We then show how APSs may be used to perform an array
of ``post-verification" analyses, including certification of
verification result and generation of different forms of diagnostic
information.
An immediate usage of APS is to certify verification
result by checking the internal consistency of \APS submitted by checker.
We provide efficient algorithms to preform such checking.
The primary goal of this framework is to improve
the efficiency and flexibility of diagnostic generation routines.
We show that many diagnostic analyses can be preformed using APSs,
including some traditional (e.g., counterexamples [CGMZ95] in model
checking and HML formulas [HennessyMilner] for bisimulation) and novel(e.g.,
vacuity detection [BBER97]) diagnostic schema. We also show how winning
strategies for property-checking games [Stirling95] can be built from
APS. The analysis routines based on APS enjoy independence from checkers;
hence they can be easily modified and migrated from one checker to
another. In essence APSs help standardize the output of checkers,
and analysis routines therefore can be created and executed independently,
which has other interesting applications such as a client-server architectures
for verification.
"A Partition Refinement
Algorithm for Computing Simulation Equivalence". L. Tan and R.

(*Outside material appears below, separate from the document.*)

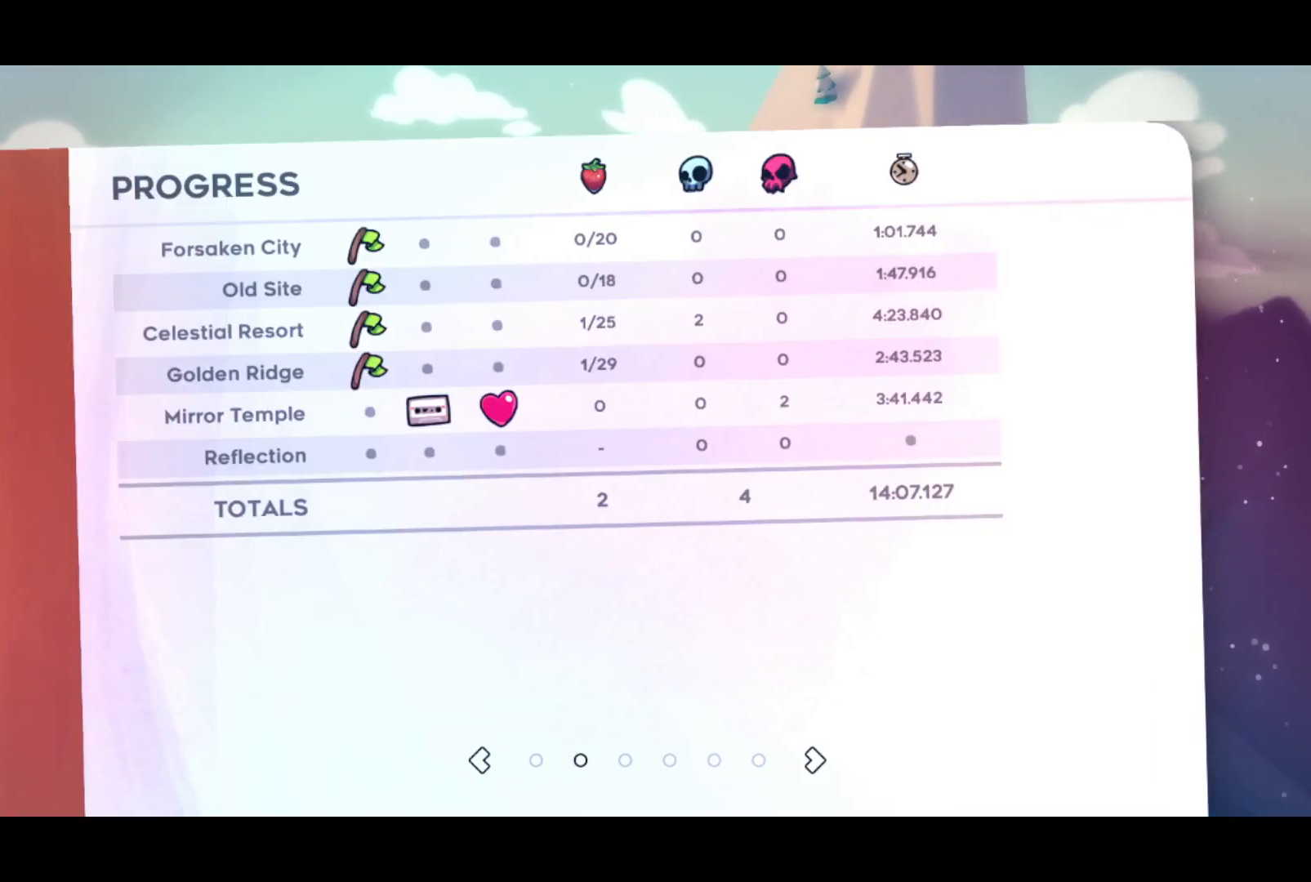
{"buttons": [], "left_stick": "center", "events": []}
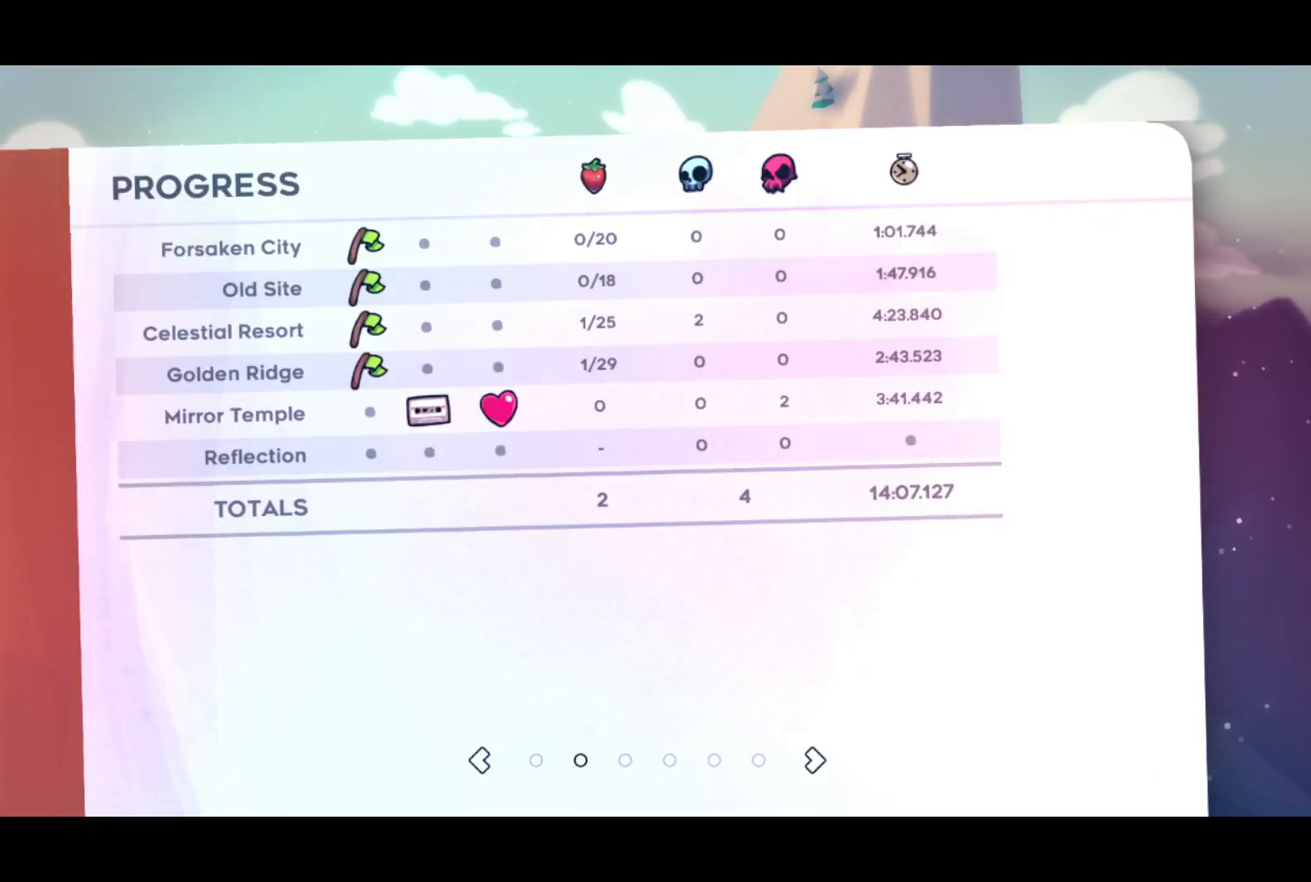
{"buttons": [], "left_stick": "center", "events": []}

Cleaveland. Manuscript under preparation.
We gives an improved partition refinement algorithm
to compute the simulation equivalence relation. It significantly reduces
the space usage in the practice because the preordering relation is
stored and retrieved in the pairs of classes, instead of states. It
is also the first partition-refinement based algorithm whose has the
same time complexity as the best simulation algorithm. Besides the
applications where a computation of simulation preordering is called,
it can be used for minimizing processes in the term of simulation
equivalence. Since the minimized process preserves all ACTL* formula,
the simulation-based abstraction utilizing this algorithm can enable
us to check ACTL*
formula on larger systems.
"N-dimension scheduling
algorithms". L. Tan, R. S. Lou and G. Q. Xu. In the Journal of
Computers. Vol. 20, Page 105-110, 1997.
Geometry method has been proven as an sucessful way
to study the safety problem of scheduling two transations. We extend
it to N dimension space to handle the arbitrary number of concurrent
transaction. The forbidden area in the case of two transitions will
be therefore generilized as a prism in N dimension space. We give
a sufficient condition for ensuring seriability of N transitions.
Consequently the polcy based on this condition, called BOLP, extends
traditional two phrase locking policy to schedule N transactions safely.